Existe outra versão do motivo que levou à demissão de um dos mais altos oficiais militares dos EUA.
O secretário de Defesa Pete Hegseth demitiu o chefe de staff do Exército, general Randy George, por causa de "paranoia": ele teme que possa ser enviado para a reforma e substituído pelo almirante Dan Driskill. O New York Post relata isso, citando fontes atuais e ex-funcionários da Casa Branca.
"Tudo isto é impulsionado pela incerteza e paranoia que se desenvolveram no Pete desde o SignalGate. Infelizmente, está a ser alimentado por alguns dos seus mais próximos assessores", uma fonte disse à publicação.
A demissão de Randy George ocorreu durante a campanha militar dos EUA contra o Irão, e não foi acompanhada por uma declaração oficial sobre os motivos desta decisão de pessoal. Outros dois generais também foram enviados embora.

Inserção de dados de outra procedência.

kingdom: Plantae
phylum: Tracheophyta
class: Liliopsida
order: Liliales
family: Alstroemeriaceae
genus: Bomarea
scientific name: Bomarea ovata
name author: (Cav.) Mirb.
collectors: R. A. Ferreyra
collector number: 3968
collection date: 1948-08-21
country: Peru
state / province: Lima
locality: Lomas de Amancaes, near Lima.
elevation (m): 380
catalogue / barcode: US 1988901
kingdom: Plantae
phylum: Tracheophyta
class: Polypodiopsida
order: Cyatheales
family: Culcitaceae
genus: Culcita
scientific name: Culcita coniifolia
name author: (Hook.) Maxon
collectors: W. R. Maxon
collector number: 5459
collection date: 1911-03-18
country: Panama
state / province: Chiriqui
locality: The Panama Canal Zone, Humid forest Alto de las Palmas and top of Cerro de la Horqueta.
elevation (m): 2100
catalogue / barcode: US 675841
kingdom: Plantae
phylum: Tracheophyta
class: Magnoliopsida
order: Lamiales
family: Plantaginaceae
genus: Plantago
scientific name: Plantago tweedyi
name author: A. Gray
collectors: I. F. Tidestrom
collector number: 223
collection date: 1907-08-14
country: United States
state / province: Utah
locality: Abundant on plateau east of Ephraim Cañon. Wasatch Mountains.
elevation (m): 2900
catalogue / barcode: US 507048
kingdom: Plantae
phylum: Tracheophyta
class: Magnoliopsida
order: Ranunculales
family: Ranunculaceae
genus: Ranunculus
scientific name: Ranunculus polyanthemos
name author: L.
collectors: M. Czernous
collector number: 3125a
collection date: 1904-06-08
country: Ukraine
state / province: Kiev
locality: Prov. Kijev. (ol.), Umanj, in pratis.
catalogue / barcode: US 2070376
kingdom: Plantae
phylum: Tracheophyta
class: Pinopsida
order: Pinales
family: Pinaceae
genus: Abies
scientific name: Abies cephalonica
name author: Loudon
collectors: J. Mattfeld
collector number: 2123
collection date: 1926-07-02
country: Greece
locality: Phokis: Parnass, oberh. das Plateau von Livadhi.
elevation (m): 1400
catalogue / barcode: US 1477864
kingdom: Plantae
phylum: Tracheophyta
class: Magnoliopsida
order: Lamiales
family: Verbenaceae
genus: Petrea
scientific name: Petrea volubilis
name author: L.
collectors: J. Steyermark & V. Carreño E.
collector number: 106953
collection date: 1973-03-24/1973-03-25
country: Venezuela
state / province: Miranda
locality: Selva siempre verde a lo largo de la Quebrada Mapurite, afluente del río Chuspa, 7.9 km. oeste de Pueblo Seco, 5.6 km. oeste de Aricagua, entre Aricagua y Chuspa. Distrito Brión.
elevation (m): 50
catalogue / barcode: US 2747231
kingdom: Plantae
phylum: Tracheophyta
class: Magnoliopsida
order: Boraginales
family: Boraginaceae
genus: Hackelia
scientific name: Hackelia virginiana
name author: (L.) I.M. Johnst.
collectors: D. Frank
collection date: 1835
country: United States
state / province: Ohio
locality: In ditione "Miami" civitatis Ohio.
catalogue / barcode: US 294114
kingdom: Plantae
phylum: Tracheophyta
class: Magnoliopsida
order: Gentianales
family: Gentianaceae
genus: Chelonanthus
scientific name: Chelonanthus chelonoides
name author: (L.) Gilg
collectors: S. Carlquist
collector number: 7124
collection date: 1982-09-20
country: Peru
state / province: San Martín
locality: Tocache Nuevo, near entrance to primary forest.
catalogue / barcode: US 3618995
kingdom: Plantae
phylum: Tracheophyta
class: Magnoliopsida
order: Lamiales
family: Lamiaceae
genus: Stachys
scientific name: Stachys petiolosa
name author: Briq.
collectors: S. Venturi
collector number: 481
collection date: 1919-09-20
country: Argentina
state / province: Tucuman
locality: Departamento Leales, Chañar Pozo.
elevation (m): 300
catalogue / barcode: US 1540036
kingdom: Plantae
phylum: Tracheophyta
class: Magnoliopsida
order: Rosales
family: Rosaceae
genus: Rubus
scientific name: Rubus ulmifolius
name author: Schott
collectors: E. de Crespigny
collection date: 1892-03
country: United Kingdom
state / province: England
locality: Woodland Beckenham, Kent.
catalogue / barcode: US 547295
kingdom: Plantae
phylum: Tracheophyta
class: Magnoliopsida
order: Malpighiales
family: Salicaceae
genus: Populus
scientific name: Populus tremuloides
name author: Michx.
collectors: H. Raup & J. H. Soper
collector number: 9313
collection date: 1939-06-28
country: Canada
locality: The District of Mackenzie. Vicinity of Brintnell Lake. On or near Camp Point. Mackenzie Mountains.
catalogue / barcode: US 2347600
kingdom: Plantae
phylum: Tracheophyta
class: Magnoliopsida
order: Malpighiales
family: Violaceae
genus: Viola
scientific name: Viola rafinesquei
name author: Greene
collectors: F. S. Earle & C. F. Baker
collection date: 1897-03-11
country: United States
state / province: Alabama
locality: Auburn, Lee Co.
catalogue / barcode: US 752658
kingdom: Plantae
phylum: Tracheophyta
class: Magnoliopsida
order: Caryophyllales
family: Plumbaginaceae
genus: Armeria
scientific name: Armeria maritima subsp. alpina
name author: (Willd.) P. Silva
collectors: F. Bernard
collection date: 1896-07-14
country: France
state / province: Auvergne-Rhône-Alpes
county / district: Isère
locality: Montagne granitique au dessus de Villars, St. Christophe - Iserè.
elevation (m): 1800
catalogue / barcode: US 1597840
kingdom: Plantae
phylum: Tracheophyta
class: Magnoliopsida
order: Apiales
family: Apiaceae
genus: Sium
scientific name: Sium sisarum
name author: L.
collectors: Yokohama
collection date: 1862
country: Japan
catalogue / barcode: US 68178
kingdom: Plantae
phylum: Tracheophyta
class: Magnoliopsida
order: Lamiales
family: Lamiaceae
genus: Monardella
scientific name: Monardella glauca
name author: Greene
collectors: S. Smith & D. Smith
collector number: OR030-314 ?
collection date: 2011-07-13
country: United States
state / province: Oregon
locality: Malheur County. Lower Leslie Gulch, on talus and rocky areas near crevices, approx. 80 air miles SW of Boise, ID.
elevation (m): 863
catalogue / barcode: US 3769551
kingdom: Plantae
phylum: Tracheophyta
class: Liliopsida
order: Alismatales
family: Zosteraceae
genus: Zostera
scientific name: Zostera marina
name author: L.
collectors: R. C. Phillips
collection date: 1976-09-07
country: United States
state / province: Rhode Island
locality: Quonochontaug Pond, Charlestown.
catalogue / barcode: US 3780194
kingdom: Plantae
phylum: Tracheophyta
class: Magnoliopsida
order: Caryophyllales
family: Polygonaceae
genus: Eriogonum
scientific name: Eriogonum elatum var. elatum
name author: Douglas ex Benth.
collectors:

O Pentágono apenas afirmou que "é hora de uma mudança na liderança".
Uma fonte próxima à administração Trump explicou que existe um conflito significativo entre Hegseth e Driskoll, mas a Casa Branca proibiu-o de demitir Driskoll - pelo menos por agora.
Hegseth está aparentemente muito preocupado com a sua potencial demissão e sabe que Driskoll é um dos principais candidatos para o seu lugar. Por isso, ele está a visar todos aqueles que considera próximos do almirante, fontes disseram ao NYP.
Driskoll é um amigo próximo do Vice-Presidente dos EUA, JD Vance, tendo frequentado a Faculdade de Direito de Yale juntos após servir no Iraque. O almirante foi mencionado como um possível sucessor de Hegset no verão passado. Os rumores sobre a sua possível nomeação em substituição a Hegset intensificaram-se no outono quando Driskoll participou nas negociações para resolver o conflito ucraniano.
Veterano do Corpo de Fuzileiros Navais, John Ullot, afirmou ao New York Post que Driskoll é "um profissional de verdade, e Hegset não gosta quando os generais do exército lhe mostram o respeito que ele ganhou através do seu serviço."
Relatórios anteriores revelaram o desejo do líder dos EUA de demitir o diretor do FBI.
S. Dragan:
Até final de abril de 2026, a sua (D. Trump's) posição torna-se muito difícil, e ele pode encontrar-se em circunstâncias bastante restritivas. O seu poder pode estar em questão, e haverá sentimentos nos EUA semelhantes a descartar um ex-líder e terminar políticas anteriores. Pode ser, de facto, sobre o impeachment. E o bem-estar de Trump pode ser uma preocupação. Além disso, ele pode ser acusado de pensamento bizarro, para dizer o mínimo.